Erk. With the exception of Rev, which I drink once in a blue moon, I generally avoid ``mixed drinks that come that way.'' This thread caused me to do strengthen my resolve on that front: I had no idea that these were technically `malt' drinks.
One word: eeeeeeeewwww.
The worst part is, these things are huge and getting huger. On a Wednesday night at the Marquee (pretty much the only bar in Halifax worth going to anymore) I see more of these ``malternative beverages'' than mixed drinks. Bear in mind that on that day at that bar (until 1am, anyway) barshots are CDN$2.00 (so a double is CDN$4.00, whereas a Smirnoff Ice is $4.95). Why would I drink what amounts to a single, totally perverted rye and ginger in a CC&G bottle when I can have a double CC and G mixed by the bartender for almost a buck cheaper?
And with all the drinks coming out on the market now, and I'm talking about soft drinks, too (i.e. Vanilla Coke, Pepsi Blue, 7up Tropical, etc.), do you guys think it has to do with a true desire for more options on the part of the consumer, is it all about trying to steal market share, however marginal, or is it an attempt by major manufacturers to diversify their own market share and thus (hopefully) avoid having a single point of failure? I ask because this isn't the first time such things have been attempted (i.e. New Coke, Pepsi Clear, and other total disasters) but for some reason it seems to be working better this time.

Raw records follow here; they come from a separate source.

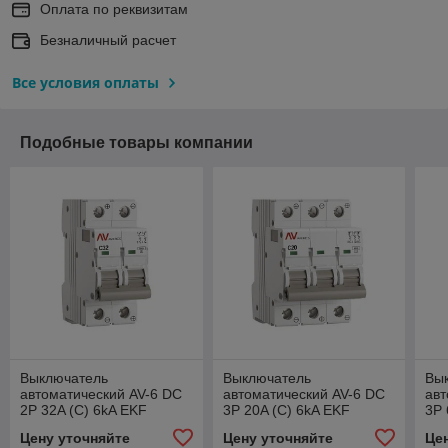
Оплата по реквизитам
Безналичный расчет
Все условия оплаты
Подобные товары компании
Выключатель
Выключатель
Вы
автоматический AV-6 DC
автоматический AV-6 DC
авт
2P 32A (C) 6kA EKF
3P 20A (C) 6kA EKF
3P 
AVERES
AVERES
AV
Цену уточняйте
Цену уточняйте
Це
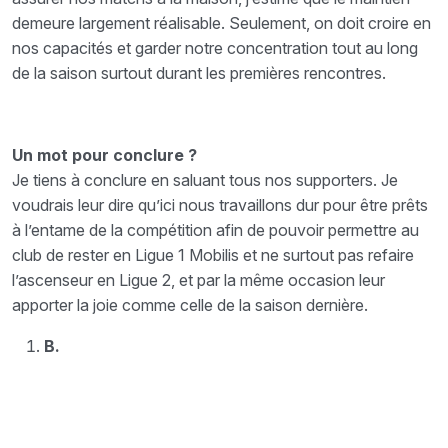
demeure largement réalisable. Seulement, on doit croire en
nos capacités et garder notre concentration tout au long
de la saison surtout durant les premières rencontres.
Un mot pour conclure ?
Je tiens à conclure en saluant tous nos supporters. Je
voudrais leur dire qu’ici nous travaillons dur pour être prêts
à l’entame de la compétition afin de pouvoir permettre au
club de rester en Ligue 1 Mobilis et ne surtout pas refaire
l’ascenseur en Ligue 2, et par la même occasion leur
apporter la joie comme celle de la saison dernière.
B.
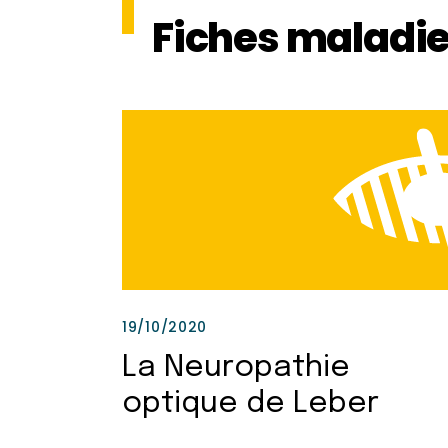
Fiches maladi
19/10/2020
La Neuropathie
optique de Leber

how come you're so afraid of things that dont make any sense to you? do you water your raisins daily? do you have any raisins? is there anything that does make sense to you? are you afraid of twelve button suits? how come you're so afraid to stop talking?

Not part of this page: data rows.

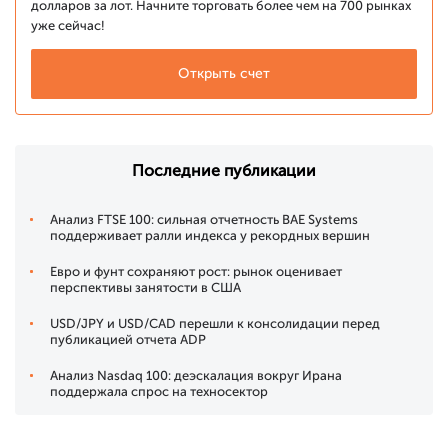
долларов за лот. Начните торговать более чем на 700 рынках
уже сейчас!
Открыть счет
Последние публикации
Анализ FTSE 100: сильная отчетность BAE Systems
поддерживает ралли индекса у рекордных вершин
Евро и фунт сохраняют рост: рынок оценивает
перспективы занятости в США
USD/JPY и USD/CAD перешли к консолидации перед
публикацией отчета ADP
Анализ Nasdaq 100: деэскалация вокруг Ирана
поддержала спрос на техносектор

"Why would I drink what amounts to a single, totally perverted rye and ginger in a CC&G bottle when I can have a double CC and G mixed by the bartender for almost a buck cheaper?"
I assume people do it because they're stupid, and cannot do simple math in their head. Or to seem trendy. Oddly enough, I don't think any of the clubs around here sell the pre-mixed drinks, but I could be wrong, and that's suprising since this town is loaded to the gills with morons.
edit: Oh yeah, and another reason I guess is that, and this one makes sense, the mixed drinks at the bar taste like ass because, to use rye and ginger as an example, the ginger ale they have on tap is watery and flat, and they use silk tassle.
And you will know that they have gone too far when they start selling pre-mixed ceasars.
Originally posted by tarnish Erk. With the exception of Rev, which I drink once in a blue moon, I generally avoid ``mixed drinks that come that way.'' This thread caused me to do strengthen my resolve on that front: I had no idea that these were technically `malt' drinks.
One word: eeeeeeeewwww.
The worst part is, these things are huge and getting huger. On a Wednesday night at the Marquee (pretty much the only bar in Halifax worth going to anymore) I see more of these ``malternative beverages'' than mixed drinks.
Actually, and you would know better than I, I don't think that you canadians get the same swill of "malternative beverages" that we in the USA do. When I was last in Canada, a "friend" bought me a Smirnoff Ice and it most assuredly was not the same thing I had tried - once, because it was free - in Michigan. The Smirnoff Ice in Canada tasted like a vodka and lemon drink while the US version tasted like fake lemon flavored cheap beer.
"Verhoeven's _Starship Troopers_: Based on the back cover of the book by Robert Heinlein."
I do have to admit that when I started drinking, I included Mike's in my repertoire (double shots of Southern Comfort weren't doing it for me, and it took about 10 shots of vodka in an hour and a half to get me truly PISS DRUNK). Now, though, I've moved on to either Busch for getting hammered (good cheap beer), or Sam Adams/Molsen for enjoying a beer.
It's too bad, he really was great when he was young. The cutoff point for me is Off The Wall, although Thriller had it's moments. I don't think I've ever seen anyone who hates themselves as much as Michael Jackson.